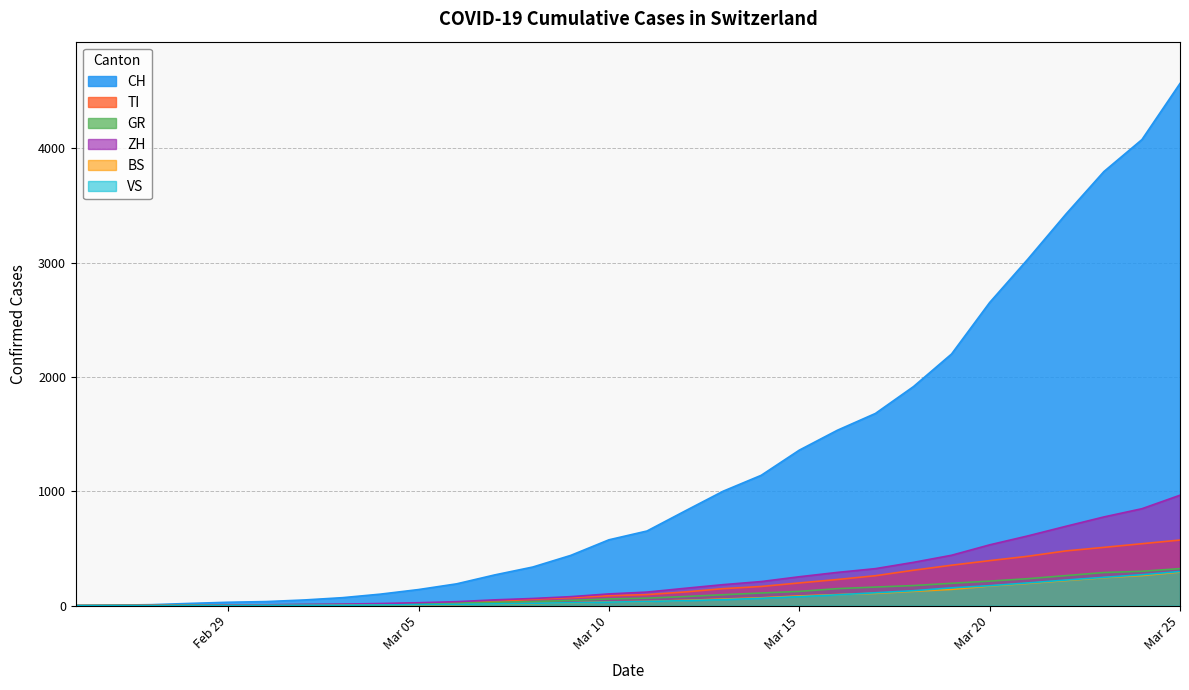

How many categories are shown in the chart?

30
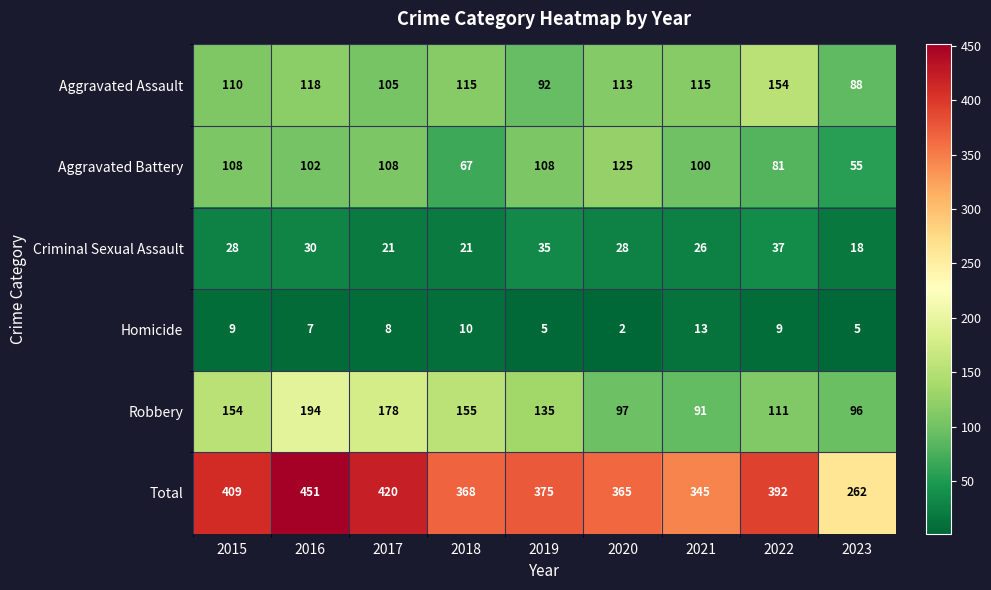

At how many categories does at least one series exceed 167?

9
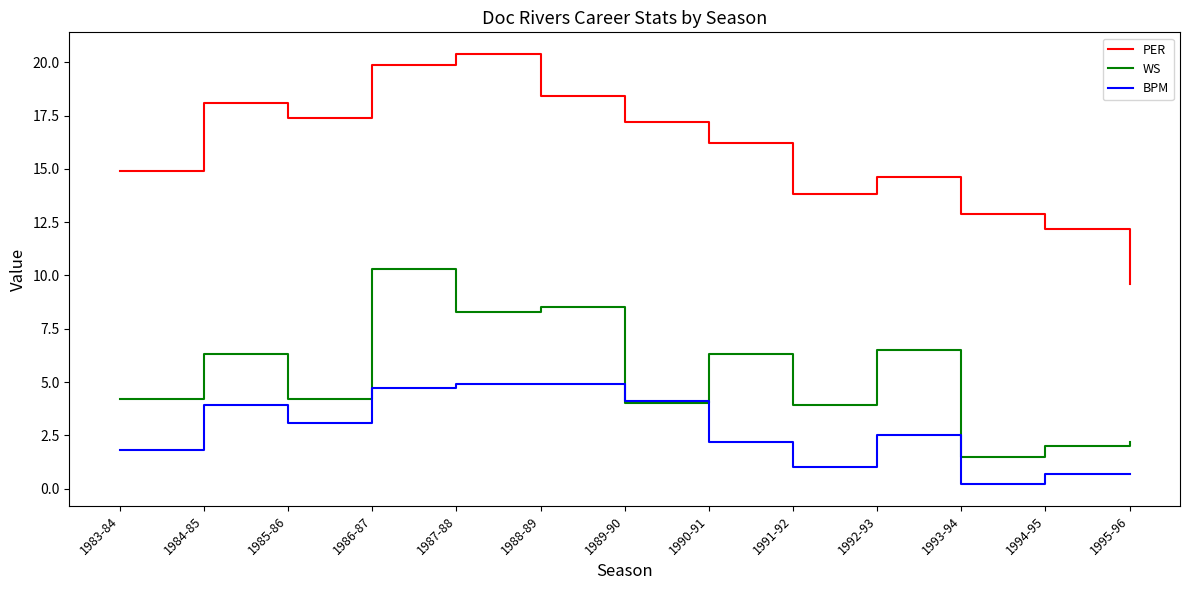

Which series has the largest range (max minus min)?

PER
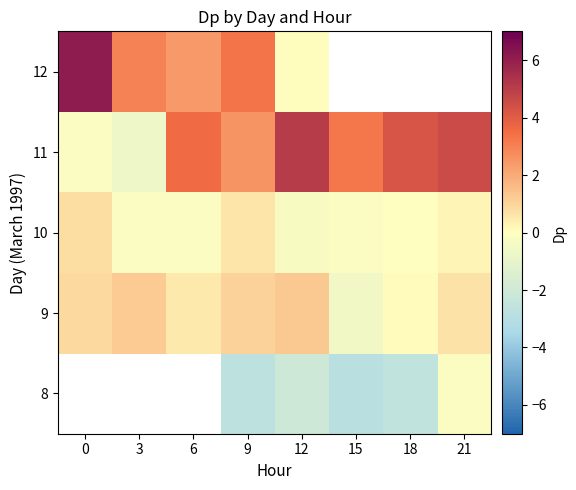

True or false: 11 has a value of 4.2 at 9.

False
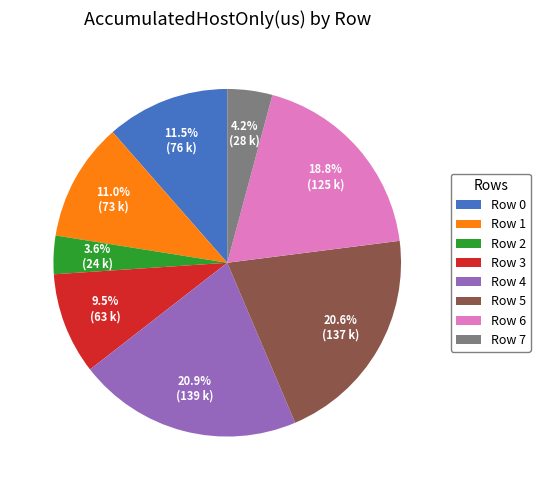

Which category has the smallest portion of the pie?

Row 2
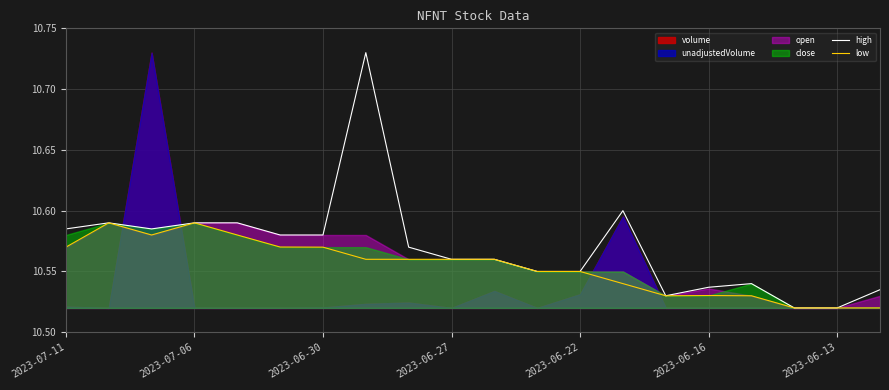

Does the chart display data point markers on the line(s)?

No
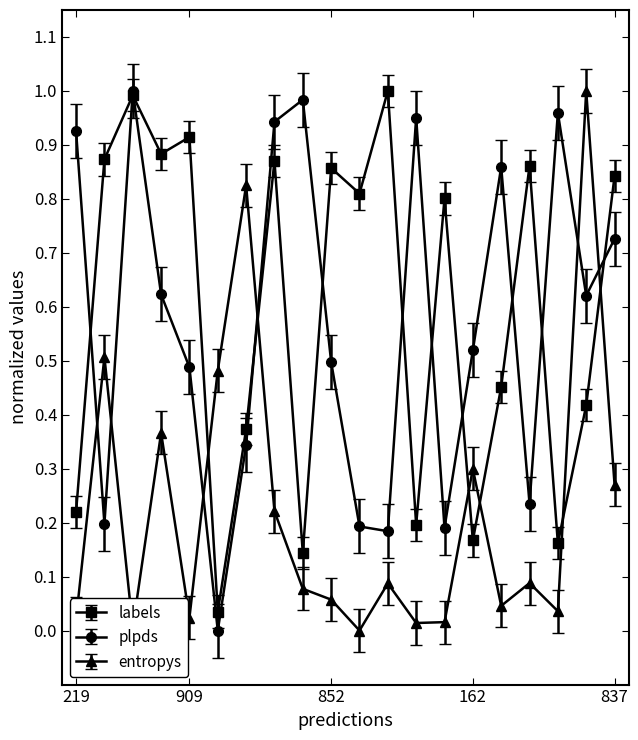

How many times do entropys and labels cross each other?

6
----------------------------------------
#### EXERCISE DIRECTIONS
Print the rows word for word from the line containing "Which category has" through the end of the rows, including both ends, and leave the pictures out.

#### YOUR RESPONSE
Which category has the smallest portion of the pie?

Row 2

Does the chart display data point markers on the line(s)?

No

How many times do entropys and labels cross each other?

6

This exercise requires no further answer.